Les philosophes à qui je m’adresse ne sont point de ces optimistes du matétrialisme qui ne conçoivent d’autre bonheur que celui que la terre peut donner : ces ames élevées ont connu le poids de la vie, et on voit même qu’elles ont jeté plus d’un sombre regard sur la condition de l’humanité. Quel remède nous proposent-elles ? La résignation. La résignation dans le fatalisme, la résignation sans Dieu et sans avenir, je dis que cela est impossible, je dis que cela est insensé. L’auteur de Faust aussi nous invite à nous résigner au nom de la fatalité absolue. « La plupart des hommes, dit-il avec sa dédaigneuse et amère sérénité, attendent pour se résigner au jour le jour que l’espérance de la veille soit évanouie. Ils mettent leur résignation en petite monnaie. Le vrai philosophe se résigne une fois pour toutes. » Vaines et cruelles paroles ! Ah ! sans doute, quand on a reçu en partage le génie et la force, quand on remplit l’Europe du bruit de sa renommée, quand les honneurs, les hommages, la richesse, la considération, tous les biens de la nature et de la société accourent vers vous, quand surtout à une intelligence immense on associe un cœur égoïste et froid, il est facile alors de se résigner ; mais convier à cette résignation fantastique le pauvre mineur enseveli sous terre, le paysan courbé sur le sillon, l’innocent que frappe la société abusée, l’homme de génie méconnu, le vieillard qui ne trouve au terme d’une carrière bien remplie que la misère et la faim, n’est-ce point une dérision impie ? Et sans parler de ces extrêmes douleurs, chacun de nous, si favorisé qu’il puisse être par la nature ou le hasard de la naissance, ne ressent-il pas, s’il porte un cœur d’homme, tous les maux attachés à l’humanité ? N’est-il pas pauvre, orphelin, persécuté, dans la personne de tous ceux qu’on persécute, qu’on abandonne et qui souffrent ? Soyez même le plus égoïste à la fois et le plus favorisé des hommes, vous êtes un homme pourtant, c’est-à-dire un animal plus malheureux que tous les autres, s’il doit mourir tout entier, puisqu’il est le seul qui pense à la mort.
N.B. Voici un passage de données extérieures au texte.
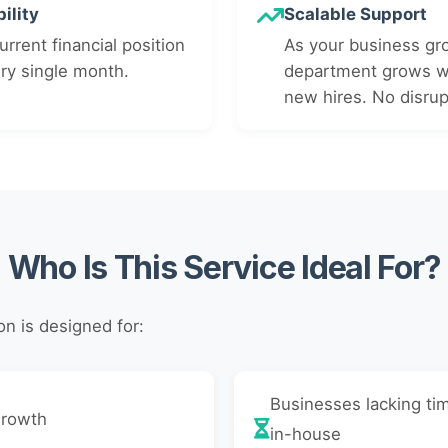
ility
Scalable Support
rrent financial position
As your business gr
ery single month.
department grows wi
new hires. No disrup
Who Is This Service Ideal For?
n is designed for:
Businesses lacking tim
growth
in-house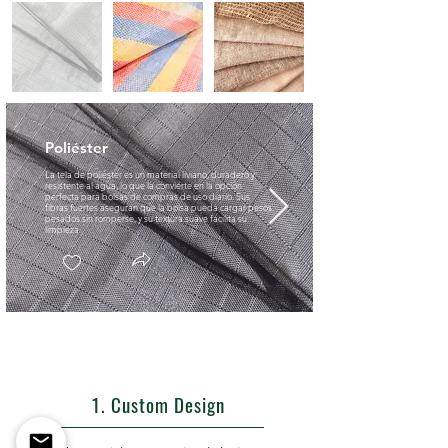
Poliéster
La tela de poliéster es un material liviano, duradero y
resistente al agua, lo que la convierte en la opción
perfecta para bolsas de compras de uso diario. Sus
fibras fuertes aseguran que la bolsa pueda cargar pesos
pesados sin romperse, y su textura suave facilita su
limpieza.
1. Custom Design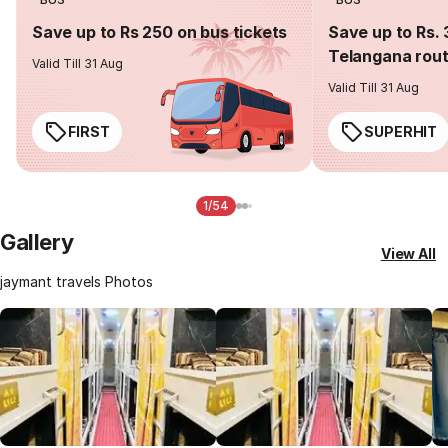
Save up to Rs 250 on bus tickets
Save up to Rs. 
Telangana rou
Valid Till 31 Aug
Valid Till 31 Aug
FIRST
SUPERHIT
1/54
Gallery
View All
jaymant travels Photos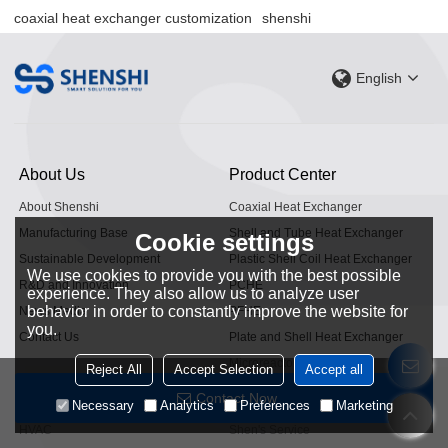
coaxial heat exchanger customization
shenshi
English
About Us
Product Center
About Shenshi
Coaxial Heat Exchanger
Manufacturing Base
Shell and Tube Heat Exchanger
Cookie settings
Sustainable Development
Plastic Shell Coil Heat Exchanger
We use cookies to provide you with the best possible
R&D and Innovation
PCHE
experience. They also allow us to analyze user
behavior in order to constantly improve the website for
News Media
PFHE
you.
Contact Us
Plate and Shell Heat Exchanger
Microreactor
Reject All
Accept Selection
Accept all
Application Fields
Service Support
Contact Now
Necessary
Analytics
Preferences
Marketing
HVAC
Shen's Service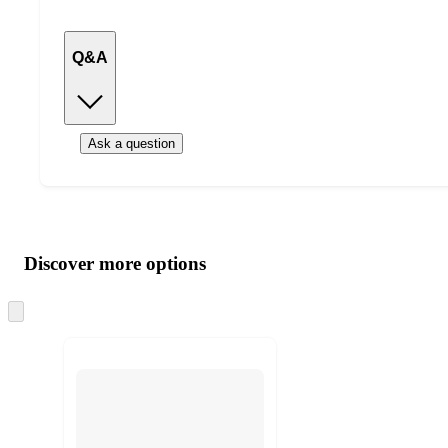
Q&A
Ask a question
Additional
Load
all
product
content
Discover more options
at
information
once
and
Skip
to
recommendations
next
section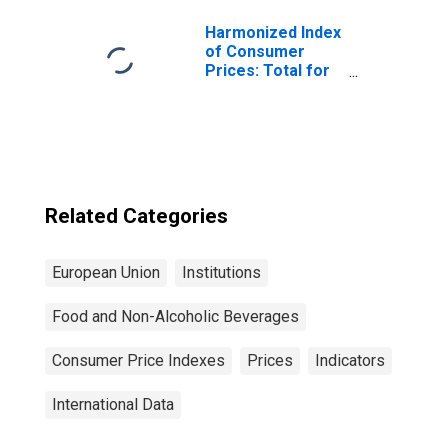
Animals for
Turkey
Harmonized Index
of Consumer
Prices: Total for
Euro Area (19
Countries)
Related Categories
European Union
Institutions
Food and Non-Alcoholic Beverages
Consumer Price Indexes
Prices
Indicators
International Data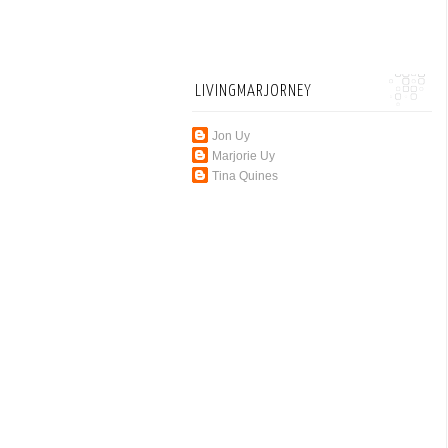
LIVINGMARJORNEY
Jon Uy
Marjorie Uy
Tina Quines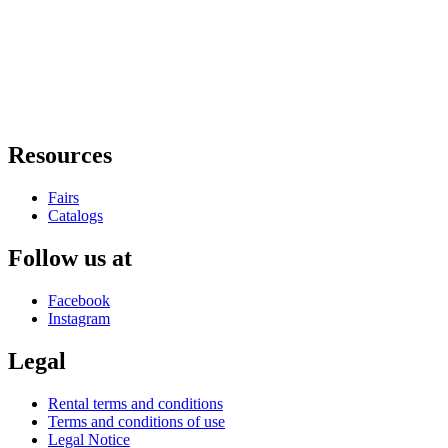
Resources
Fairs
Catalogs
Follow us at
Facebook
Instagram
Legal
Rental terms and conditions
Terms and conditions of use
Legal Notice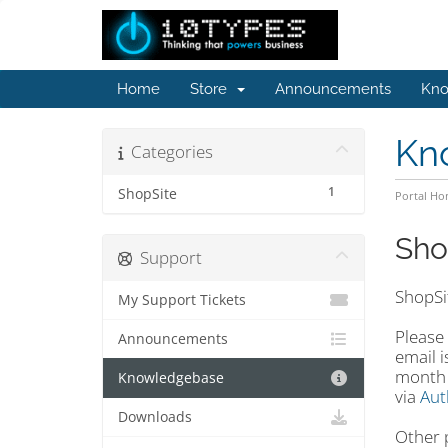
Home
Store
Announcements
Kno
Kn
Categories
1
ShopSite
Portal H
Sho
Support
ShopSi
My Support Tickets
Please
Announcements
email 
month t
Knowledgebase
via
Aut
Downloads
Other 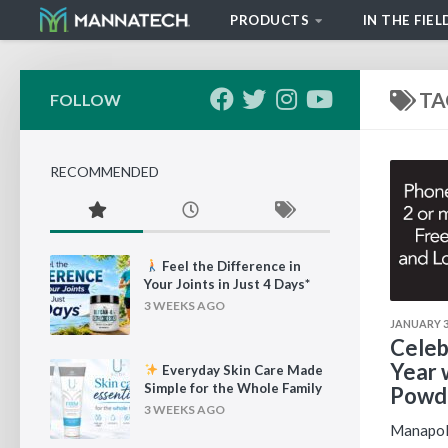
PRODUCTS
IN THE FIEL
Skip to content
TA
FOLLOW
RECOMMENDED
Feel the Difference in
Your Joints in Just 4 Days*
3 WEEKS AGO
JANUARY 3,
Celeb
Year 
Everyday Skin Care Made
Simple for the Whole Family
Powde
3 WEEKS AGO
Manapol 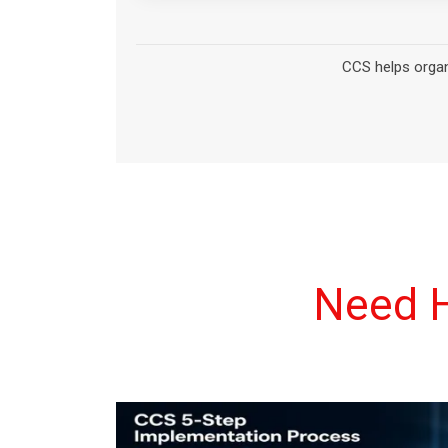
Need H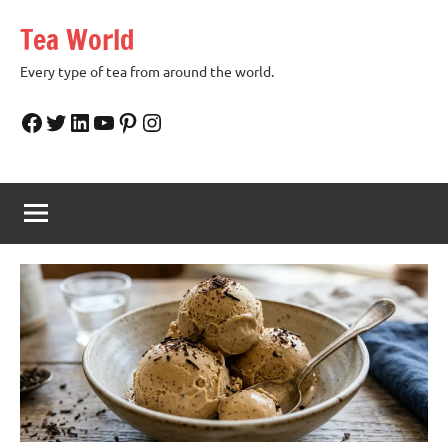
Skip
Tea World
to
content
Every type of tea from around the world.
Facebook
Twitter
LinkedIn
YouTube
Pinterest
Instagram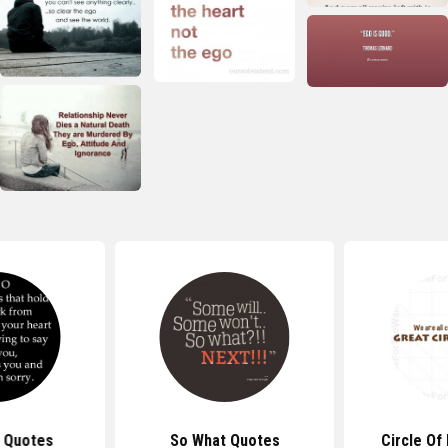
 Quotes
So What Quotes
Circle Of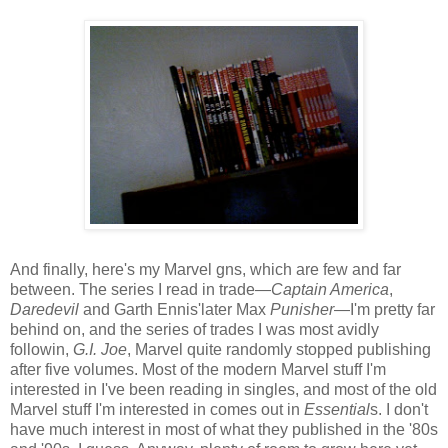
And finally, here's my Marvel gns, which are few and far
between. The series I read in trade—
Captain America
,
Daredevil
and Garth Ennis'later Max
Punisher
—I'm pretty far
behind on, and the series of trades I was most avidly
followin,
G.I. Joe
, Marvel quite randomly stopped publishing
after five volumes. Most of the modern Marvel stuff I'm
interested in I've been reading in singles, and most of the old
Marvel stuff I'm interested in comes out in
Essential
s. I don't
have much interest in most of what they published in the '80s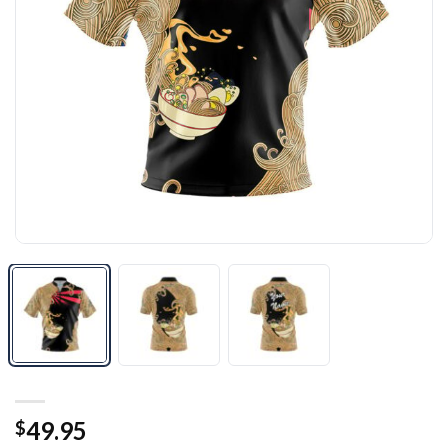
49.95
$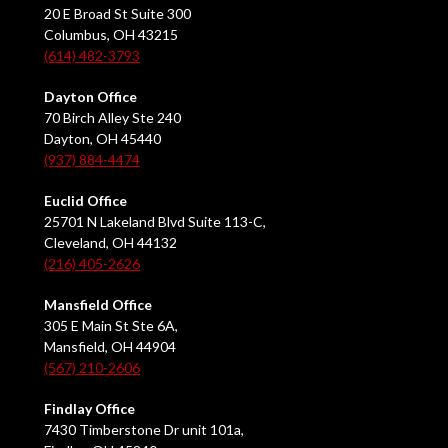
20 E Broad St Suite 300
Columbus, OH 43215
(614) 482-3793
Dayton Office
70 Birch Alley Ste 240
Dayton, OH 45440
(937) 884-4474
Euclid Office
25701 N Lakeland Blvd Suite 113-C,
Cleveland, OH 44132
(216) 405-2626
Mansfield Office
305 E Main St Ste 6A,
Mansfield, OH 44904
(567) 210-2606
Findlay Office
7430 Timberstone Dr unit 101a,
C’est, dites-vous, la nature des choses. Je réponds que vous faites la nature des choses absurde. Vous lui faites construire un être pensant qui se pose nécessairement un problème, et qui est dans l’impuissance absolue de le résoudre, un être à qui son organisation impose de chercher sans cesse ce qu’elle lui interdit de trouver jamais. Qu’est-ce donc que l’homme ? dira Pascal. — Un chaos, une chimère, un monstre incompréhensible.